Achievements and titles
- Personal best(s): 5000m: 14:59.54 Marathon: 2:16:45

= Đuro Kodžo =

Bosnian long-distance runner

Đuro Kodžo (Serbian Cyrillic: Ђуро Коџо; born 12 May 1971) is a Bosnian retired long-distance runner who specialized in the marathon. He represented Bosnia and Herzegovina at the 2000 Summer Olympics and 2001 World Championships in Athletics. He holds a national record in the half-marathon discipline.

==Running career==
Kodžo began training in Mrkonjić Grad with Atletski Klub "Petar Mrkonjić". By the end of his career, he would be named "Best Athlete of Mrkonjić Grad", a once-per-year recognition, on nine occasions. In the men's marathon at the 2000 Summer Olympics, Kodžo finished in 78th place out of 81 finishers in a time of 2:39:14 (hours:minutes:seconds). In the following year, he finished the men's marathon at the 2001 World Championships in Athletics in a personal-best time of 2:35:47. He also won the 2001 Podgorica Marathon in 2:30:11.

On 15 June 2003 he ran a personal best time of 1:05:45 in Rijeka's Run Reebok Trophy half marathon. However, the course was not approved for record keeping according to the Association of Road Racing Statisticians. Less than a year later, he ran 1:06:18 at the 2004 Belgrade Half Marathon, which was his best half marathon performance on a certified course.

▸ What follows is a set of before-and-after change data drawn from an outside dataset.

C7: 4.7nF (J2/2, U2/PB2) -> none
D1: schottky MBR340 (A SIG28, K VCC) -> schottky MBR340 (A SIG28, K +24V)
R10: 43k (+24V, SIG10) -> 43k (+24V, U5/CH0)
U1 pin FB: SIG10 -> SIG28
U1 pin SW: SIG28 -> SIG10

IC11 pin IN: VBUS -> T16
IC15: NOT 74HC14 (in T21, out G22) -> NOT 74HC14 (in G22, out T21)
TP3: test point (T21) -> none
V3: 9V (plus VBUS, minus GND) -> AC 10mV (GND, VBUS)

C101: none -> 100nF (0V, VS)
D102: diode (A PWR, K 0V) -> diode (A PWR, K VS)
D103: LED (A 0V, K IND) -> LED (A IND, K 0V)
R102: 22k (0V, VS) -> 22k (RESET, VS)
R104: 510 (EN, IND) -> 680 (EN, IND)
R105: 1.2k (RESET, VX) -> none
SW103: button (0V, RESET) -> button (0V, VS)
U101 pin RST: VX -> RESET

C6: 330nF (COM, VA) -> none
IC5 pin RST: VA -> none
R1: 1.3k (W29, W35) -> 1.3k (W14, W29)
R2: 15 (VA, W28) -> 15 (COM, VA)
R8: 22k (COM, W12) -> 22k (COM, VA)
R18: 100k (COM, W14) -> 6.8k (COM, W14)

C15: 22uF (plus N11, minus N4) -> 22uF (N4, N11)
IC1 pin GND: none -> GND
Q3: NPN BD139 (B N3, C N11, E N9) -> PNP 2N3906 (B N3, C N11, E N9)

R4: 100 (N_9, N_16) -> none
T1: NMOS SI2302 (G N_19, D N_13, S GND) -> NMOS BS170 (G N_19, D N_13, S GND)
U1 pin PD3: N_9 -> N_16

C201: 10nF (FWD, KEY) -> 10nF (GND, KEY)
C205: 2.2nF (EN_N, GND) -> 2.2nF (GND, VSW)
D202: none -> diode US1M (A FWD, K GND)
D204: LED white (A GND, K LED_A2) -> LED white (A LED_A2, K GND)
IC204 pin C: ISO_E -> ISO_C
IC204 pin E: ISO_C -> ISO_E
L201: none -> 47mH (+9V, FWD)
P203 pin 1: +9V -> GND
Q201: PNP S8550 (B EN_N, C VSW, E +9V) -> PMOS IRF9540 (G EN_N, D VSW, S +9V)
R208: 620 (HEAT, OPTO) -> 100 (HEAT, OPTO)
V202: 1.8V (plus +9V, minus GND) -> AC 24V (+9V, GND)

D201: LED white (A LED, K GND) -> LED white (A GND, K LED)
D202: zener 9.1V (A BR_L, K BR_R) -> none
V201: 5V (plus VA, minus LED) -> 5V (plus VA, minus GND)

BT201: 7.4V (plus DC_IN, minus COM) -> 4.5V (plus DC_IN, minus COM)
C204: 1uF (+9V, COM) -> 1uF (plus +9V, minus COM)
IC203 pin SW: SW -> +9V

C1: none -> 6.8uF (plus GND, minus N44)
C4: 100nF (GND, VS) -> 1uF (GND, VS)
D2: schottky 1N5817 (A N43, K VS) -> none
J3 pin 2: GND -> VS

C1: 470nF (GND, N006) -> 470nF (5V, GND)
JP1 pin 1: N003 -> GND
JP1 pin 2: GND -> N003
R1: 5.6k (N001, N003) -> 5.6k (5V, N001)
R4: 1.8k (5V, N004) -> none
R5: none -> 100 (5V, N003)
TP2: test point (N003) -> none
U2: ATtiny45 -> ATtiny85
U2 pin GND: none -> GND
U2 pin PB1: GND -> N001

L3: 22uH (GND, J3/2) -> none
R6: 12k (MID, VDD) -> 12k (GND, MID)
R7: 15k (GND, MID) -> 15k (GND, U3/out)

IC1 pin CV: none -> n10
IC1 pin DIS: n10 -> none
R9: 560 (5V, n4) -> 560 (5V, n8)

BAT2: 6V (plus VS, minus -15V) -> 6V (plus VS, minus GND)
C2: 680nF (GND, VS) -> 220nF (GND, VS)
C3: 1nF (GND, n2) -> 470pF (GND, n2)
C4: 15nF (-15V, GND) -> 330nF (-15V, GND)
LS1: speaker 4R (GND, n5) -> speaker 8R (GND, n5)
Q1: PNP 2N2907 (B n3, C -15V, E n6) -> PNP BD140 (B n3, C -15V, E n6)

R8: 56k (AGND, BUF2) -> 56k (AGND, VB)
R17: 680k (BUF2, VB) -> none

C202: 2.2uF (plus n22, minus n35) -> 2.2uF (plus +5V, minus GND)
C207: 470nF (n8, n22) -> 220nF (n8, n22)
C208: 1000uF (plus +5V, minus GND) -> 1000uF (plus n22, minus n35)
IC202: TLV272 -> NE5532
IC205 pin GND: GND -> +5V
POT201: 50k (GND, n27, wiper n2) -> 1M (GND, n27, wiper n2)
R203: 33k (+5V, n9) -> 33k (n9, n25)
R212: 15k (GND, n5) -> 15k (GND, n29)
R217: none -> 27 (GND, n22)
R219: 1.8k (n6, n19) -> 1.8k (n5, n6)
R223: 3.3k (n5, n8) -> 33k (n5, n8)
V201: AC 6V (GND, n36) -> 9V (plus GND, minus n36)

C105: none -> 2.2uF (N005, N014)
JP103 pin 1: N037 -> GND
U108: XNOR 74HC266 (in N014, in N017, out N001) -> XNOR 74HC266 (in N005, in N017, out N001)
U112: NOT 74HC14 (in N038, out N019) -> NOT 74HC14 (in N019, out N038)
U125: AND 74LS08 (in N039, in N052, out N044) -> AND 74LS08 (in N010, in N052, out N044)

On 5 October 2008 Kodžo ran his fastest marathon at the 2008 Zagreb Marathon, recording a personal-best time of 2:16:45. Kodžo qualified for the 2009 World Championships in Athletics for the marathon, but the selector for Bosnia and Herzegovina's Athletic Federation, Nebojša Matijević, refused to call up Kodžo from unclear reasons, resulting in a controversy.